■ **Exercise brief**
Skip every picture, and output exactly the lines starting at the one with "bedspread — rainbow" and running through the last line of the material below.

+++ Extracted information

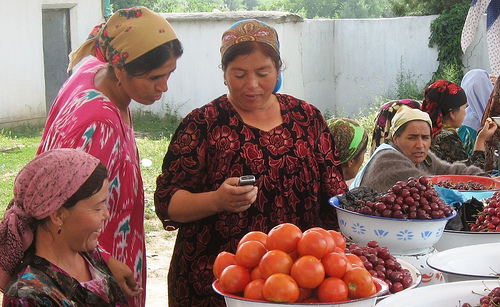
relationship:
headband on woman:
[67, 5, 181, 62] [358, 105, 487, 192]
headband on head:
[422, 80, 467, 135] [423, 79, 467, 109]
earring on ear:
[48, 212, 65, 247] [109, 63, 131, 85]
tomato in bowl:
[265, 220, 300, 254] [209, 224, 386, 304]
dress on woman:
[153, 91, 350, 305] [151, 15, 363, 303]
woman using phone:
[151, 15, 363, 303] [232, 171, 260, 187]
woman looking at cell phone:
[151, 15, 363, 303] [234, 162, 283, 207]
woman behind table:
[0, 147, 127, 304] [348, 222, 485, 291]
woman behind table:
[40, 5, 182, 305] [348, 222, 485, 291]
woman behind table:
[151, 15, 363, 303] [348, 222, 485, 291]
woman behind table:
[327, 117, 367, 179] [348, 222, 485, 291]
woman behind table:
[350, 103, 494, 190] [348, 222, 485, 291]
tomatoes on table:
[215, 201, 363, 305] [312, 200, 452, 298]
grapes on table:
[376, 180, 416, 214] [312, 200, 452, 298]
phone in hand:
[237, 173, 266, 190] [224, 166, 270, 201]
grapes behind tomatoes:
[352, 236, 412, 297] [211, 221, 377, 303]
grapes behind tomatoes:
[358, 172, 456, 219] [211, 221, 377, 303]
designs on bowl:
[336, 217, 352, 229] [328, 190, 455, 256]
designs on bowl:
[347, 219, 367, 236] [328, 190, 455, 256]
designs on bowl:
[372, 226, 396, 236] [328, 190, 455, 256]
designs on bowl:
[394, 227, 414, 241] [328, 190, 455, 256]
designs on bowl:
[418, 229, 432, 242] [328, 190, 455, 256]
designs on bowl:
[433, 225, 445, 240] [328, 190, 455, 256]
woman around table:
[153, 18, 350, 307] [189, 189, 461, 296]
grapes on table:
[358, 172, 456, 219] [239, 222, 439, 291]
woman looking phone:
[153, 18, 350, 307] [238, 174, 256, 185]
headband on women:
[67, 5, 181, 62] [165, 9, 389, 301]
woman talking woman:
[350, 103, 494, 190] [421, 77, 496, 169]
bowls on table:
[340, 207, 440, 256] [250, 154, 441, 253]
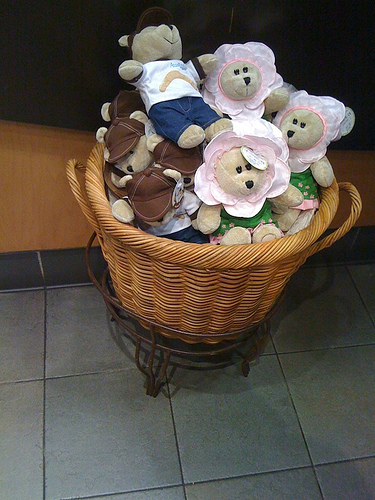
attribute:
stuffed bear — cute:
[202, 33, 285, 118]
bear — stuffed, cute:
[268, 83, 361, 234]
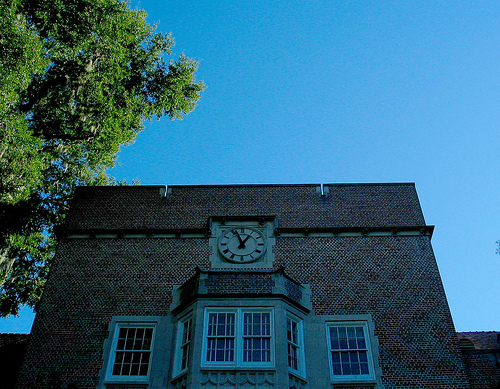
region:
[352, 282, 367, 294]
the building is made of brick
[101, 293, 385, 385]
the building has windows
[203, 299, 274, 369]
the window is big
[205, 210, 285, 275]
the clock is on the building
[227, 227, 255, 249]
the clock has hands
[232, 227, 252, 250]
the hands are black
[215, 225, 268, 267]
the clock is round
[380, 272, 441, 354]
the bricks are in triangular shape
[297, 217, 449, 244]
the building has a gutter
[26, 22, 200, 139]
the tree is taller then the building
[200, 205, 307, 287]
a small display of clock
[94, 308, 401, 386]
three windows of home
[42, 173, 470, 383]
a big old building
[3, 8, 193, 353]
a beautiful view of trees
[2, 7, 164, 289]
trees present on side of building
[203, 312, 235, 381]
iron rods in window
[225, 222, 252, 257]
hands of the clock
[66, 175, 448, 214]
top part of the building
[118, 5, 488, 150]
beautiful view of sky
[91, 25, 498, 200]
blue sky with no clouds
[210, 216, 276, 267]
CLOCK THAT TIME IS 12:55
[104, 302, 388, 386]
SIX DOUBLE HUNG WINDOWS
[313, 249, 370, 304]
DESIGN MADE OF BRICK ON BUILDING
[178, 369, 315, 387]
FANCY DESIGN UNDER WINDOWS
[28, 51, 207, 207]
GREEN TREE OVERHANGING BUILDING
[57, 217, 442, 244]
WOOD GUTTERING ON BUILDING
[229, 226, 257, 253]
BLACK METAL CLOCK HANDS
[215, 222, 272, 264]
ROMAN NUMERALS 1 THROUGH 12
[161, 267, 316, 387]
BRICK COVERED BAY WINDOW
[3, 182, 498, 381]
OLD BUILDING WITH CLOCK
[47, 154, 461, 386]
building with a clock on it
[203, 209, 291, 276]
clock indicating it's almost 1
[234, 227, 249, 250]
two black clock hands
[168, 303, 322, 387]
verandah with windows on it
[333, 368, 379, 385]
white window pane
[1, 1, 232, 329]
green tree top over the top of the building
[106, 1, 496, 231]
clear blue sky with no clouds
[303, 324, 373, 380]
window next to the verandah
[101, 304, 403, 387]
row of five windows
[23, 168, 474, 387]
dark building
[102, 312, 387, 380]
a row of windows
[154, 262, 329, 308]
a decorative stone balcony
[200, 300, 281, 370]
a pair of windows with white panes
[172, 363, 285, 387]
a row of decorative stone work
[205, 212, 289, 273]
a round, stone clock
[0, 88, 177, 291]
a tree with thick foliage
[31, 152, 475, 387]
a square brick building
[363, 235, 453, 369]
some decorative stone work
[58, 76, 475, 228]
a clear blue sky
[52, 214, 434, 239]
a decorative ledge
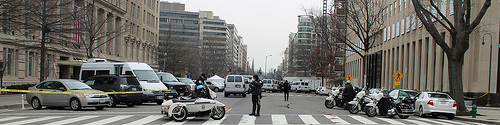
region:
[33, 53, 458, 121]
cars parked on a city street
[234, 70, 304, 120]
police officers standing in a city street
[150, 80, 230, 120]
police motorcycle in a city street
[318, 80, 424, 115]
police motorcycles parked on a city street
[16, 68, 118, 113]
silver car parked on a city street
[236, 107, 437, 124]
crosswalk painted on a city street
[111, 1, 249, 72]
tan brick building along a city street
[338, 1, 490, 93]
trees along the curb of a city street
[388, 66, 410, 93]
pedestrian crossing sign on a city street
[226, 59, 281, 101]
vans driving down a city street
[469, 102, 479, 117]
A green fire hydrant.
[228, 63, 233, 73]
A red traffic light.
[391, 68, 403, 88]
A black and yellow sign.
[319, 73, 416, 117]
Motorcycles.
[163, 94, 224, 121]
A sidecar on a motorcycle.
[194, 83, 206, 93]
A blue helmet.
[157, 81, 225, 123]
A person on a motorcycle.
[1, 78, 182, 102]
Yellow police tape.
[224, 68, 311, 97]
White vans.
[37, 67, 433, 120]
The road.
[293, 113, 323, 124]
thick white line on a street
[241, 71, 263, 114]
person dressed in all black in the middle of a street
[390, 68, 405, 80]
yellow pedestrian sign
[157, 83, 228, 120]
white motorcycle parked in the middle of a street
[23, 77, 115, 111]
gray vehicle parked on a street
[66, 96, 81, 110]
wheel of a vehicle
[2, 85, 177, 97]
yellow tape blocking off a section of the street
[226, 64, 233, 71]
red stop signal light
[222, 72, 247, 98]
white van on a street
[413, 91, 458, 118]
parked white vehicle on street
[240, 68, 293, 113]
two people standing in street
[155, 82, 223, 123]
motorcycle in middle of street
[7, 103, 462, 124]
white lines painted on the road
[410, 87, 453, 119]
white car parked on the street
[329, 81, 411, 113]
row of three motorcules parked on the street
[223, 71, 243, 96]
white van in the middle of the street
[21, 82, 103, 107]
gray car parked on the street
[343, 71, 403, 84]
yellow and black street sign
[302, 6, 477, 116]
trees along sidewalk on right side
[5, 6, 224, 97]
trees along sidewalk on the left side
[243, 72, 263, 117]
a standing police officer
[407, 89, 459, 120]
a white two door sedan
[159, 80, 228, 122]
a white motorcycle with sidecar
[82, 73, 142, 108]
a gray vehicle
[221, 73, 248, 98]
the back end of a white van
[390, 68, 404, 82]
a yellow crosswalk sign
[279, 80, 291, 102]
a person wearing black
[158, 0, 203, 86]
a tall building with glass windows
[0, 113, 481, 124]
a crosswalk with white painted lines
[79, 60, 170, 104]
a large white van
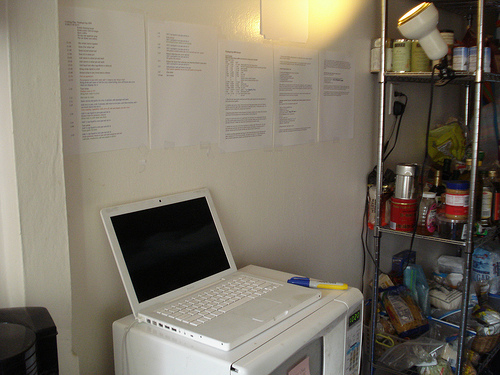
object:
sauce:
[416, 220, 436, 236]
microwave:
[105, 264, 371, 374]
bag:
[376, 281, 432, 338]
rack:
[359, 0, 500, 375]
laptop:
[98, 187, 325, 353]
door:
[230, 313, 347, 375]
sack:
[469, 248, 499, 301]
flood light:
[393, 2, 451, 63]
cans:
[451, 43, 471, 73]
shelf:
[382, 66, 499, 83]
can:
[388, 194, 417, 233]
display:
[346, 309, 363, 327]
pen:
[286, 274, 349, 291]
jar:
[442, 177, 470, 220]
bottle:
[415, 189, 439, 237]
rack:
[371, 219, 499, 247]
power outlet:
[385, 83, 409, 117]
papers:
[56, 0, 148, 159]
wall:
[2, 1, 454, 371]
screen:
[110, 196, 230, 304]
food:
[441, 176, 470, 218]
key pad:
[153, 273, 281, 328]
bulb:
[395, 3, 428, 24]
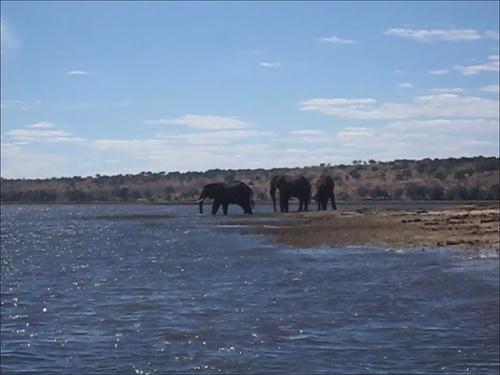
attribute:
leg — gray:
[209, 193, 233, 217]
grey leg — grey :
[281, 189, 293, 209]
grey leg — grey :
[280, 202, 290, 210]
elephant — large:
[191, 178, 259, 217]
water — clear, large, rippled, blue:
[3, 203, 483, 373]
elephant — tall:
[192, 176, 258, 220]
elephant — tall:
[269, 171, 314, 212]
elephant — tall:
[304, 166, 339, 217]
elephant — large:
[262, 170, 316, 218]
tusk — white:
[193, 197, 205, 207]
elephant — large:
[193, 177, 255, 218]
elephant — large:
[264, 174, 315, 221]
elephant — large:
[310, 165, 341, 218]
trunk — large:
[192, 195, 205, 217]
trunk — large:
[265, 190, 282, 212]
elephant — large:
[199, 179, 255, 216]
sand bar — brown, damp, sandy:
[221, 203, 499, 272]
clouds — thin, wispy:
[1, 22, 499, 177]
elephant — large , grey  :
[190, 180, 269, 221]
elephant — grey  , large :
[268, 166, 314, 223]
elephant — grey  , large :
[306, 166, 340, 215]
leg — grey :
[235, 190, 262, 220]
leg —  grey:
[297, 193, 307, 214]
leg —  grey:
[298, 194, 314, 213]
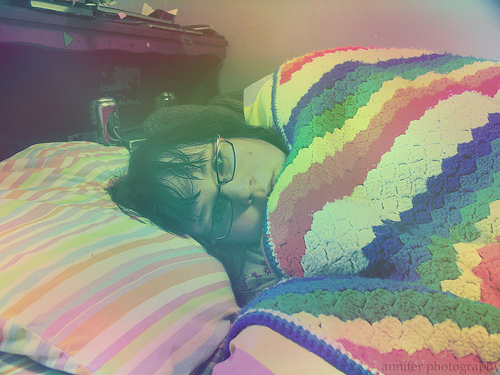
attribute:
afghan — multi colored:
[223, 42, 498, 374]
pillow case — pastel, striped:
[1, 135, 246, 373]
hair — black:
[102, 110, 290, 237]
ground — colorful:
[409, 110, 454, 146]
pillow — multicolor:
[0, 136, 199, 373]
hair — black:
[130, 118, 199, 233]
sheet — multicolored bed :
[238, 57, 498, 352]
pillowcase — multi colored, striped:
[0, 139, 137, 374]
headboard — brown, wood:
[0, 12, 225, 161]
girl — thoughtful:
[103, 115, 290, 305]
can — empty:
[87, 93, 128, 153]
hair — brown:
[103, 98, 287, 270]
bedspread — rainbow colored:
[259, 45, 498, 372]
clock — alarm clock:
[119, 128, 164, 157]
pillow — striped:
[1, 140, 242, 371]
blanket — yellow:
[219, 39, 498, 373]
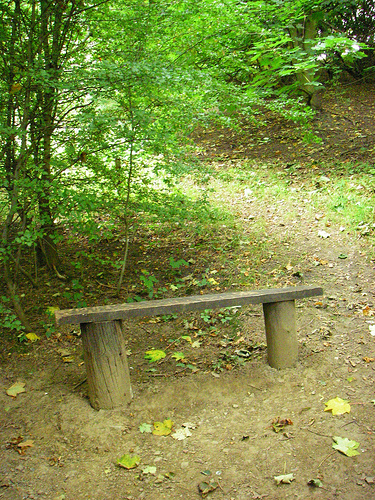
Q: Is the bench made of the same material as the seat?
A: Yes, both the bench and the seat are made of wood.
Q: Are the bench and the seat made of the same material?
A: Yes, both the bench and the seat are made of wood.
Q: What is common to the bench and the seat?
A: The material, both the bench and the seat are wooden.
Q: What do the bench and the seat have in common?
A: The material, both the bench and the seat are wooden.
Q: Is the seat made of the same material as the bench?
A: Yes, both the seat and the bench are made of wood.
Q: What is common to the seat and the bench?
A: The material, both the seat and the bench are wooden.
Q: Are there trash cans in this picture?
A: No, there are no trash cans.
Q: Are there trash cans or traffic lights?
A: No, there are no trash cans or traffic lights.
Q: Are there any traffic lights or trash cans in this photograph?
A: No, there are no trash cans or traffic lights.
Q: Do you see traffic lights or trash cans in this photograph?
A: No, there are no trash cans or traffic lights.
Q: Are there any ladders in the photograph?
A: No, there are no ladders.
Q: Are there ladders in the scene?
A: No, there are no ladders.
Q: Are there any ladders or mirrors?
A: No, there are no ladders or mirrors.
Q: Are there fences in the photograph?
A: No, there are no fences.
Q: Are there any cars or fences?
A: No, there are no fences or cars.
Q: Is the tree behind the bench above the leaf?
A: Yes, the tree is behind the bench.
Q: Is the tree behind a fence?
A: No, the tree is behind the bench.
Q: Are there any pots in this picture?
A: No, there are no pots.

++++++

■ **Exercise output**
bedspread — rainbow colored:
[259, 45, 498, 372]
clock — alarm clock:
[119, 128, 164, 157]
pillow — striped:
[1, 140, 242, 371]
blanket — yellow:
[219, 39, 498, 373]
Q: Is the bench made of the same material as the seat?
A: Yes, both the bench and the seat are made of wood.
Q: Are the bench and the seat made of the same material?
A: Yes, both the bench and the seat are made of wood.
Q: What is common to the bench and the seat?
A: The material, both the bench and the seat are wooden.
Q: What do the bench and the seat have in common?
A: The material, both the bench and the seat are wooden.
Q: Is the seat made of the same material as the bench?
A: Yes, both the seat and the bench are made of wood.
Q: What is common to the seat and the bench?
A: The material, both the seat and the bench are wooden.
Q: Are there trash cans in this picture?
A: No, there are no trash cans.
Q: Are there trash cans or traffic lights?
A: No, there are no trash cans or traffic lights.
Q: Are there any traffic lights or trash cans in this photograph?
A: No, there are no trash cans or traffic lights.
Q: Do you see traffic lights or trash cans in this photograph?
A: No, there are no trash cans or traffic lights.
Q: Are there any ladders in the photograph?
A: No, there are no ladders.
Q: Are there ladders in the scene?
A: No, there are no ladders.
Q: Are there any ladders or mirrors?
A: No, there are no ladders or mirrors.
Q: Are there fences in the photograph?
A: No, there are no fences.
Q: Are there any cars or fences?
A: No, there are no fences or cars.
Q: Is the tree behind the bench above the leaf?
A: Yes, the tree is behind the bench.
Q: Is the tree behind a fence?
A: No, the tree is behind the bench.
Q: Are there any pots in this picture?
A: No, there are no pots.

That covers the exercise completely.